■ **Your task**: Find "- Track changes and contributions" and "- Team members" in the records below. Copy the lines holding them and every line between, exactly, and no others.

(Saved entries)
☆ ☆ ☆ ☆ ☆
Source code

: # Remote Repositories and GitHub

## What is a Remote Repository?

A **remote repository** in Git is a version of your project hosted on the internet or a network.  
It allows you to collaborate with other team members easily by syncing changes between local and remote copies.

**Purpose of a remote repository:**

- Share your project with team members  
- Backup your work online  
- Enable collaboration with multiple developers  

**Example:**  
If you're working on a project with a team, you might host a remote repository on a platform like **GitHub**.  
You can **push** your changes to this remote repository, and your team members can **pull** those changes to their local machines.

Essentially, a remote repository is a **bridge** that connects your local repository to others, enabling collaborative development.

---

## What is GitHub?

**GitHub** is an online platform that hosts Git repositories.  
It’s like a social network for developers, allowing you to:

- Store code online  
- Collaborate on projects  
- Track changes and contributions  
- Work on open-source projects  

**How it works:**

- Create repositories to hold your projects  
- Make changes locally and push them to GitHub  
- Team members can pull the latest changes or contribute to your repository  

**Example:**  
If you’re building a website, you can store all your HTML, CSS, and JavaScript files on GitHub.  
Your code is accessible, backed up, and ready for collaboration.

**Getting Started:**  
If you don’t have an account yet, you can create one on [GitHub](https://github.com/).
☆ ☆ ☆ ☆ ☆
■ **Exercise answer**:
- Track changes and contributions  
- Work on open-source projects  

**How it works:**

- Create repositories to hold your projects  
- Make changes locally and push them to GitHub  
- Team members can pull the latest changes or contribute to your repository  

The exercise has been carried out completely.